- [Goal of the exercise]
Run through the data and copy out every line that mentions the word "lines".
═══ Provided information ═══
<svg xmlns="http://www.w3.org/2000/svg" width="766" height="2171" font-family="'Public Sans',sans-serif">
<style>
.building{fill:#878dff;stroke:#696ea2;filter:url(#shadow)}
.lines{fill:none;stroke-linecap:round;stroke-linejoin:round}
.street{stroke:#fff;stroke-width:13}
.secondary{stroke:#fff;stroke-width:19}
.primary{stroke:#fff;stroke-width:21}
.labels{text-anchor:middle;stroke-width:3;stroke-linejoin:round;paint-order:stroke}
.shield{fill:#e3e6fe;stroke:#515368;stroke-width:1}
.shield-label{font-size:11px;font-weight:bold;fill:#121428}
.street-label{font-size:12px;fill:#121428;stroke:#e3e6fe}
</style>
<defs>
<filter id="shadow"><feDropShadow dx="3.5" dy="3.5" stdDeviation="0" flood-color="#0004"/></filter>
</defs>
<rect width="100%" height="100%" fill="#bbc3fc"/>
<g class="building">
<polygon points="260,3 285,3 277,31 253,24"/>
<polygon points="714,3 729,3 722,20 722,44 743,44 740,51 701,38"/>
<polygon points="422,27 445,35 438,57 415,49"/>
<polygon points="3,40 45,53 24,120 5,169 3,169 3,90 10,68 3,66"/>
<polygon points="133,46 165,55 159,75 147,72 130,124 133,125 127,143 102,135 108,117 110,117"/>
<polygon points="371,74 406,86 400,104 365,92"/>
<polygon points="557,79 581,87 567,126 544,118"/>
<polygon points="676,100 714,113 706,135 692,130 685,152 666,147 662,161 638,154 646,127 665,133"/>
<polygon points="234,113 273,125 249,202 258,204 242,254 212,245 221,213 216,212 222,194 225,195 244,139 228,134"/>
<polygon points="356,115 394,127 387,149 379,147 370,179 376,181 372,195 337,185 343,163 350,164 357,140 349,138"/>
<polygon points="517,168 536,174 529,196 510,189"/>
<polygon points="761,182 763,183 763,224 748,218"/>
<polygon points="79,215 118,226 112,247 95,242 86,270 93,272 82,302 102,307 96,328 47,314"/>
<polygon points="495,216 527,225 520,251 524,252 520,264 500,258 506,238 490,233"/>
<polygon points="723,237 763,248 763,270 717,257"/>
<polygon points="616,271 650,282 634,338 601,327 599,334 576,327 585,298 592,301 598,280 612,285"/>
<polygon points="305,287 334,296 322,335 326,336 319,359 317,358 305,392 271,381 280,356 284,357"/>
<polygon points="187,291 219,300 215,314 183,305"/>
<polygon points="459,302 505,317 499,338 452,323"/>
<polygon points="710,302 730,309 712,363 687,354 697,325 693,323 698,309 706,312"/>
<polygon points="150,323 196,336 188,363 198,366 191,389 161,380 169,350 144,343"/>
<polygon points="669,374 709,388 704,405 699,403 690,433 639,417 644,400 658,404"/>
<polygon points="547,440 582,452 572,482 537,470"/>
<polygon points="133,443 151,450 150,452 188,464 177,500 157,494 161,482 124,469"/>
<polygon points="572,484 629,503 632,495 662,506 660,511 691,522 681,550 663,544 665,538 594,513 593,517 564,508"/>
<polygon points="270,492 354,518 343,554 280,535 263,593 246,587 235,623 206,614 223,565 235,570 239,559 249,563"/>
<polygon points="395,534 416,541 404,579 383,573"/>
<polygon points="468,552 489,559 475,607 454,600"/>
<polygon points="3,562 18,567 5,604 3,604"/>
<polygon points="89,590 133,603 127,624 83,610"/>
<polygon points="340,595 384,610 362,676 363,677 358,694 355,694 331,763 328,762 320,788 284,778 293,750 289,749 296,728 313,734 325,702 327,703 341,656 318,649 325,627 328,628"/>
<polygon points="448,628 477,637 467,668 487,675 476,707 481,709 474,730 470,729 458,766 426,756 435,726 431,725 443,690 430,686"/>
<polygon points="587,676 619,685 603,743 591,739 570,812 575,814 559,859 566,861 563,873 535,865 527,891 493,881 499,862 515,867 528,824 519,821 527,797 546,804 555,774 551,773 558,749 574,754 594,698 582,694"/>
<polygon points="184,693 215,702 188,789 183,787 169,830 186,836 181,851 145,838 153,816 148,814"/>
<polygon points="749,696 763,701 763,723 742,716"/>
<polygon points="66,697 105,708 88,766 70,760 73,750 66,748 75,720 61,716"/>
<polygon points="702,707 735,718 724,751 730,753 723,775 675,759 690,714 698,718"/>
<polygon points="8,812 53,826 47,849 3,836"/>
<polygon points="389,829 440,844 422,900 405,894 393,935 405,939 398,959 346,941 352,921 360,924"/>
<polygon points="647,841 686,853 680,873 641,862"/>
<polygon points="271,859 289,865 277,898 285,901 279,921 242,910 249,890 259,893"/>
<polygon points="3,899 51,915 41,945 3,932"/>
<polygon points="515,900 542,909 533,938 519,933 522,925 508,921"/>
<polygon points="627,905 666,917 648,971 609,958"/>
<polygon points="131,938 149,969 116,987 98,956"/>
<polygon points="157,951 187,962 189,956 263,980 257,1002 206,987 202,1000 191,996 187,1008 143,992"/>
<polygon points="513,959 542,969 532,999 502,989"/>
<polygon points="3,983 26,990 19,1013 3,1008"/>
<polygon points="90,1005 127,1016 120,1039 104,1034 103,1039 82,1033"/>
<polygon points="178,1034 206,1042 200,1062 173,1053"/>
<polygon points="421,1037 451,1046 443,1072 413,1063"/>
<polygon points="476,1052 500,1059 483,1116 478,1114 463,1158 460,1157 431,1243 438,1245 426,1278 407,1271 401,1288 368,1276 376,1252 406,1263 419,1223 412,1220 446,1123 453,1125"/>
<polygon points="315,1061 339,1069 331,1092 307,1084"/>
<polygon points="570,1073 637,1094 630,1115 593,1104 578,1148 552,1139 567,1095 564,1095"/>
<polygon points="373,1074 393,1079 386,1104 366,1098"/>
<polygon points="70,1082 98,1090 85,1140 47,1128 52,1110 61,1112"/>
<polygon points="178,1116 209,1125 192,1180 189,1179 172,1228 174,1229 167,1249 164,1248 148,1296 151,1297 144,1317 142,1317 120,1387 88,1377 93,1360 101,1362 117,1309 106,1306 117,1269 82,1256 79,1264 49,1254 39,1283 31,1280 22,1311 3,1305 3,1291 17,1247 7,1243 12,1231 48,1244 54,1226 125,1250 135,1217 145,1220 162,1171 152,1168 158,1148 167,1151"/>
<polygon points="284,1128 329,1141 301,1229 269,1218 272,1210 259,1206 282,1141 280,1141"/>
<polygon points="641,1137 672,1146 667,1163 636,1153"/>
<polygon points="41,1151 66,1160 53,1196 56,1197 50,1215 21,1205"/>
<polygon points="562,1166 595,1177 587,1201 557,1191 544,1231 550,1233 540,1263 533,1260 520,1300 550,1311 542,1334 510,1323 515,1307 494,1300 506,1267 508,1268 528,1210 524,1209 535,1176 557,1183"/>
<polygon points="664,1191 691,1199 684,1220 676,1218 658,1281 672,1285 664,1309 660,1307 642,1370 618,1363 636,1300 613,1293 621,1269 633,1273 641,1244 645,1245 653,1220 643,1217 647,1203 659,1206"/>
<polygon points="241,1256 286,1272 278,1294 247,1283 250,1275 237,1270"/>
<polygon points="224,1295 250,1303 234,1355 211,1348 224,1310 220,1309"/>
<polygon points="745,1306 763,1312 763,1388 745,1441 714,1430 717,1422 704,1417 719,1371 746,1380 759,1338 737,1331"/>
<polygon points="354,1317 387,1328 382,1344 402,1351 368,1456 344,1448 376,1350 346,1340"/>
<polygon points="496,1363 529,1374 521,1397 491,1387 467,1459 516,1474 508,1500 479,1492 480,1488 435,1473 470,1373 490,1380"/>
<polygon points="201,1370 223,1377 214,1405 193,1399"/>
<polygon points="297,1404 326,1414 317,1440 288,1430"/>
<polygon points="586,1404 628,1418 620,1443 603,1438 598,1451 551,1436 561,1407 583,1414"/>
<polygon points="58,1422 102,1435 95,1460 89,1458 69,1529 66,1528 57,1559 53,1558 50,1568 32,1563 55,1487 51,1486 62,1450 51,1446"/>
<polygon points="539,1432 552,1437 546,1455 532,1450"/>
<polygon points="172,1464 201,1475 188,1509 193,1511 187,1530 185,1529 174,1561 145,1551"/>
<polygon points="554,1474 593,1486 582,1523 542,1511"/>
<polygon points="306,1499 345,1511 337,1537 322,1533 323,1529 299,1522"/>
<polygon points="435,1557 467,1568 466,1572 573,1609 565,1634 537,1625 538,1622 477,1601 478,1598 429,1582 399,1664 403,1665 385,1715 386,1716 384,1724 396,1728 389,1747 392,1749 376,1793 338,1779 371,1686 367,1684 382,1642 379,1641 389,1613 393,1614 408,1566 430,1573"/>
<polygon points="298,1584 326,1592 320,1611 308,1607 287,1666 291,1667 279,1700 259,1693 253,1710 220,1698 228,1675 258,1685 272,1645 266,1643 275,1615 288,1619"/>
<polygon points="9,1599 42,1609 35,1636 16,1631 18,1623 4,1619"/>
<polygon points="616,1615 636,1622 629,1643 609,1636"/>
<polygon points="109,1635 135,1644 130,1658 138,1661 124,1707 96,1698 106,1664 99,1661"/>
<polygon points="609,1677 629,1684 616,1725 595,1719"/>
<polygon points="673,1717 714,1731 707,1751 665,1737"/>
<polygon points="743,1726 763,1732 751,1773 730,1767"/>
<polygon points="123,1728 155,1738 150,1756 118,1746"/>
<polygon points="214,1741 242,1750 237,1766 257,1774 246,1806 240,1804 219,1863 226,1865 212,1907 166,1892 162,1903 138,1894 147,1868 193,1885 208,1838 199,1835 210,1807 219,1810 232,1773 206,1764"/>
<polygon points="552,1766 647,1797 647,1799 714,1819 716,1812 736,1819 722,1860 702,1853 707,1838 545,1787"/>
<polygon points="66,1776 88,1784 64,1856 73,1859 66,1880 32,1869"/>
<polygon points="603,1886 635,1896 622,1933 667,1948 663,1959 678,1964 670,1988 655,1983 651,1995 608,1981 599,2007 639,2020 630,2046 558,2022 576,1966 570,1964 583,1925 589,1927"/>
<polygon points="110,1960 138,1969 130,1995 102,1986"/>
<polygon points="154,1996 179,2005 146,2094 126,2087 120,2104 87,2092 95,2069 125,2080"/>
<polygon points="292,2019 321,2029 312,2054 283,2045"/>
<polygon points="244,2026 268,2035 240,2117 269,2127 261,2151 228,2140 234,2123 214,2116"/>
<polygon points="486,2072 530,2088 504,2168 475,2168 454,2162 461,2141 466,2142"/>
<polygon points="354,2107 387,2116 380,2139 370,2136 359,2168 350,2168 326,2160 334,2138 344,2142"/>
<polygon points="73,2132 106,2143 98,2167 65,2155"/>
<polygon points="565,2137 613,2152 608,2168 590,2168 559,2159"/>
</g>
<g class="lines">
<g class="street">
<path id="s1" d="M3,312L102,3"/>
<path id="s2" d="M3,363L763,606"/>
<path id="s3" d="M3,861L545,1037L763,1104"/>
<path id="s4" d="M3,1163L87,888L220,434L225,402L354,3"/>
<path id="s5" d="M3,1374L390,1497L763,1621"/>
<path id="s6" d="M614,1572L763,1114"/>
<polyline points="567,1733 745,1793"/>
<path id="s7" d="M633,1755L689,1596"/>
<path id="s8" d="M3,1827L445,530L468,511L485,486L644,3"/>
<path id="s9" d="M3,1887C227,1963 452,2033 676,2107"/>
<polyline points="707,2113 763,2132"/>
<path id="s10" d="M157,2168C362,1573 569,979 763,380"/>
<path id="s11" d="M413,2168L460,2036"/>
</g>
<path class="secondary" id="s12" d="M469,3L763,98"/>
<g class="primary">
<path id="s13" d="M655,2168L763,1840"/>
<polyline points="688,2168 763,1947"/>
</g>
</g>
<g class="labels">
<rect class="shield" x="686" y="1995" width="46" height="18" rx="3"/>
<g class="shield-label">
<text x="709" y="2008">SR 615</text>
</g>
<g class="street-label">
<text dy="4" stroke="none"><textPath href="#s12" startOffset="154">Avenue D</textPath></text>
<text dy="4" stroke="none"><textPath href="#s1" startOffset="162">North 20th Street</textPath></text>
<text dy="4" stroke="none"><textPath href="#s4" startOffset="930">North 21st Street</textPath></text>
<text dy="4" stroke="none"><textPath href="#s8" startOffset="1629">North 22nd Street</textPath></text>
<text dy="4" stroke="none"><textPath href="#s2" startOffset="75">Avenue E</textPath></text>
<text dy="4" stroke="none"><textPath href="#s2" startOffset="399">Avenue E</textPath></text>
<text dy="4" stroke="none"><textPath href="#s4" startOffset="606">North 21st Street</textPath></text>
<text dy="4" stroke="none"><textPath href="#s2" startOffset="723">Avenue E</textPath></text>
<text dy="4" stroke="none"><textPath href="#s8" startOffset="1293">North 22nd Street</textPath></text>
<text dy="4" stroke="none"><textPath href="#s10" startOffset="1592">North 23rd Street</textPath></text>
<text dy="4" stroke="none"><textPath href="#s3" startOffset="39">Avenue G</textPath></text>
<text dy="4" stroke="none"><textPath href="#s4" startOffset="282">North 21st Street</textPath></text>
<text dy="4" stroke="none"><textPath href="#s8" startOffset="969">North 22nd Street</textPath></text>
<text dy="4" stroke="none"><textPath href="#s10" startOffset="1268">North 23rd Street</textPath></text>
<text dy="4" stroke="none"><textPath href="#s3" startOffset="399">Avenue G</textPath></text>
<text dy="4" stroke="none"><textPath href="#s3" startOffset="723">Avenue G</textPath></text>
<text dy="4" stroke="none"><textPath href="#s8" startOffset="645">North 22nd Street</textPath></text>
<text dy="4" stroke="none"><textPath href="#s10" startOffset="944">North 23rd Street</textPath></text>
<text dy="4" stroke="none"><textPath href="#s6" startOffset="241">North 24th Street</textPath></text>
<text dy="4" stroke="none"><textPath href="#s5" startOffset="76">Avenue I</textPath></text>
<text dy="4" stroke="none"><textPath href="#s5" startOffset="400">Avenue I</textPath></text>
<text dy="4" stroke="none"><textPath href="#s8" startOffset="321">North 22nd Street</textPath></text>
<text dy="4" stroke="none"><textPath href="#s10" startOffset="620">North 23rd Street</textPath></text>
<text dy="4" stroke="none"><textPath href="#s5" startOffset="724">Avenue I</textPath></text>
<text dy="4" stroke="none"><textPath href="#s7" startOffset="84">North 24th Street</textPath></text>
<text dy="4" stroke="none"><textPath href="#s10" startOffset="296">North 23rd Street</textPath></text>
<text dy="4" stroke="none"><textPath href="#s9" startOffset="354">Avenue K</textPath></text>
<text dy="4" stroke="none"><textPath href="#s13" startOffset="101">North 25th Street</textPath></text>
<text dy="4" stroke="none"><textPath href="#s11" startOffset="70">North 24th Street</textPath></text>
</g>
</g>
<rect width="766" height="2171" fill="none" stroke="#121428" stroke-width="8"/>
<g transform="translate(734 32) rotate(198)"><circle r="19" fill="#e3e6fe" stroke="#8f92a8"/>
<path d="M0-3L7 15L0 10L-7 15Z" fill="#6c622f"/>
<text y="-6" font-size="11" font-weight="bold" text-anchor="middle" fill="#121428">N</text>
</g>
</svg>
═══
- [Exercise output]
.lines{fill:none;stroke-linecap:round;stroke-linejoin:round}
<g class="lines">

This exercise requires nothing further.